- **Exercise requirements**
Turn every line of text in the rows below into one numbered list, skipping blank lines and leaving the pictures out.

- **Source data**
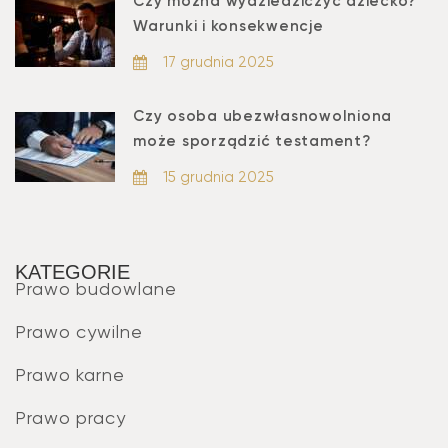
Czy można wydziedziczyć dziecko?
Warunki i konsekwencje
17 grudnia 2025
Czy osoba ubezwłasnowolniona
może sporządzić testament?
15 grudnia 2025
KATEGORIE
Prawo budowlane
Prawo cywilne
Prawo karne
Prawo pracy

- **The answer**
1. Czy można wydziedziczyć dziecko?
2. Warunki i konsekwencje
3. 17 grudnia 2025
4. Czy osoba ubezwłasnowolniona
5. może sporządzić testament?
6. 15 grudnia 2025
7. KATEGORIE
8. Prawo budowlane
9. Prawo cywilne
10. Prawo karne
11. Prawo pracy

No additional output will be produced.